Four Seasons Tenure
- Since 2006
- First Four Seasons Position: Sous Chef, Four Seasons Resort Maldives at Landaa Giraavaru
- Four Seasons Hotel Guangzhou; Four Seasons Hotel Singapore; Four Seasons Resort Mauritius at Anahita; Four Seasons Hotel Amman; Four Seasons Resort Maldives at Landaa Giraavaru; La Cantinaccia, Brescia, Italy; La Pina, Brescia; La Piazzetta, Brescia; Taverna Toscana, Prague; Chez-Chef, Cologne, Germany; Taku, Cologne; Via Bene, Cologne; Al Pino, Munich; Hotel Adlon Kempinski, Berlin; Al Pino, Munich; President Hotel, Roncadelle, Italy; Military Service, Special Dive Corps, Navy; After Dinner, Brescia; Las Palmeras, Tenerife, Canary Island; Le Grotte, Madonna di Campiglio, Italy; San Domenico, New York
- Brescia, Italy
- Degree of Maturity, Caterina de Medici, Desenzano del Garda, Italy; Chef Degree, Caterina de Medici, Gardone Riviera, Italy
- English, French, German, Italian, Spanish
“My main focus is for this Hotel to be the best in the city,” says Stefano Andreoli, succinctly, of his role as Executive Chef of Four Seasons Hotel Bahrain Bay. Considering his previous successes opening three Four Seasons addresses across Asia over five years, how hard could that be? “Very challenging, actually,” he continues. “Middle Easterners don’t ask. They always tell: ‘I want.’ They really know what good food is and what ‘5-star’ means.”
Andreoli’s strategy for satisfying five-star desires in Bahrain is straightforward: “The best product, the best service, and the best design.” The Hotel, he notes, has six dining options with every type of cuisine between them. “That’s a 360-degree angle for the chef to do what he wants.” And do it Andreoli does, focusing on authenticity – “there is no fusion in my mind, and I’m no fan of molecular gastronomy” – and originality – “customers come to Four Seasons for an experience; otherwise, we are no different from anywhere else.”
The keys, for Andreoli, are first getting product and then giving it the respect it deserves. Given the dearth of local product in the region, his dining operation receives the vast majority of “the very best ingredients” by import three times a week from France. “We keep things natural, creating healthy dishes that maintain the colour, flavour and nutrients of the ingredients.” He keeps things simple, too: “The mouth won’t recognize more than three ingredients at once. Add more and you risk confusion.”
That maxim came from madre, whom Andreoli, the youngest of four, watched in the kitchen while he was growing in northern Italy. He says he can remember every item his mother cooked, the passion and love she put into the process, and the way she used only products that were in the market at the time.
By the age of 13, he knew what he wanted to do, but his decision didn’t go over well. His father was an architect who had wanted to be a doctor. “I always thought he was never very happy because he wasn’t doing what he wanted,” Andreoli remembers.“When I told him I wanted to be a chef, he said, ‘If you want to do that, not in my house,’ and out I went.”

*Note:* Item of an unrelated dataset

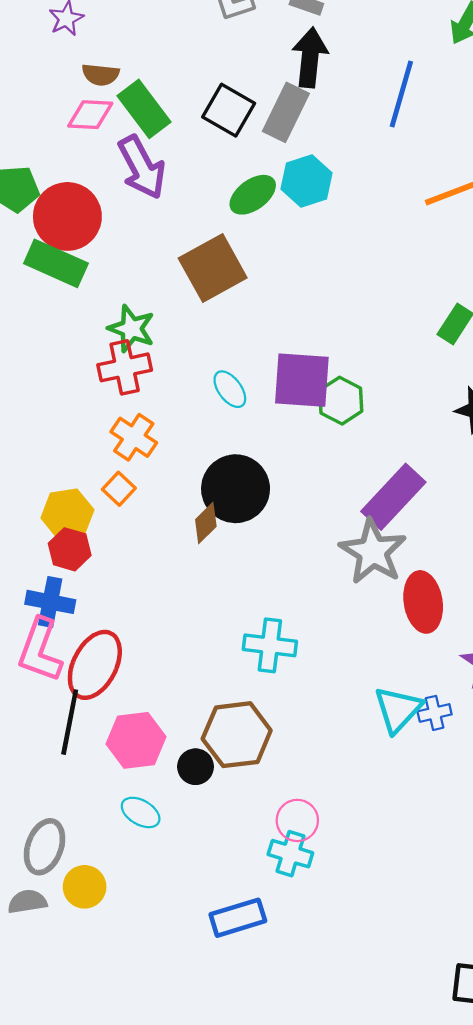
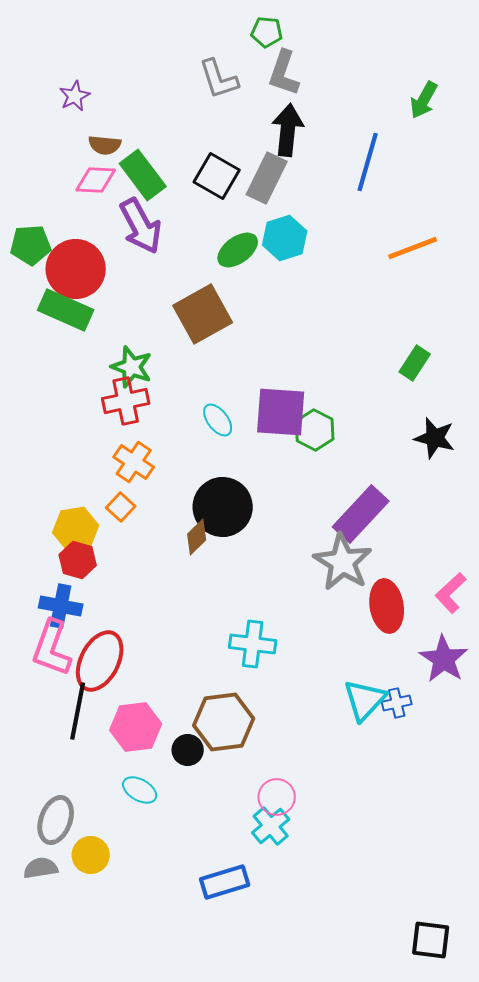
cyan cross: (290, 854) -> (271, 826), turned 33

No problem. Following culinary school in Italy, his career has taken him far and wide. Very wide: Andreoli has had 27 different employers 10 countries over the years. “My job is all about experience. I’m never able to say I know everything, and I like a challenge. There is natural cycle to every place you work, and I try not to get too comfortable.”
He joined Four Seasons as opening Sous Chef in the Maldives at Landaa Giraavaru in 2006, jumped to opening Senior Sous Chef in Mauritius two years later, landed in Singapore as Senior Sous Chef in 2009, and then became opening Executive Sous Chef in Guangzhou, China, in 2011, fashioning kitchen operations for five restaurants, two bars and in-room dining.
Andreoli’s run in Guangzhou was particularly charmed, with glowing media coverage and an appearance on the Chinese version of Iron Chef. “I’m very, very patient in terms of anything,” he told an interviewer before the start of the competition. “If I do something, I do it 100 percent. There is no compromise.”
The same holds true in his current position, of course. Andreoli is partial to a multicultural team in the kitchen, the better to bring together the strengths of different experiences. He finds no benefit in micromanagement, he says: “I’m about letting people express themselves. If I provide the right environment and the best ingredients, I know I’ll get the best out of them.”
It’s a recipe for success that has worked for Andreoli in Four Seasons across Asia - and it is working again in Bahrain.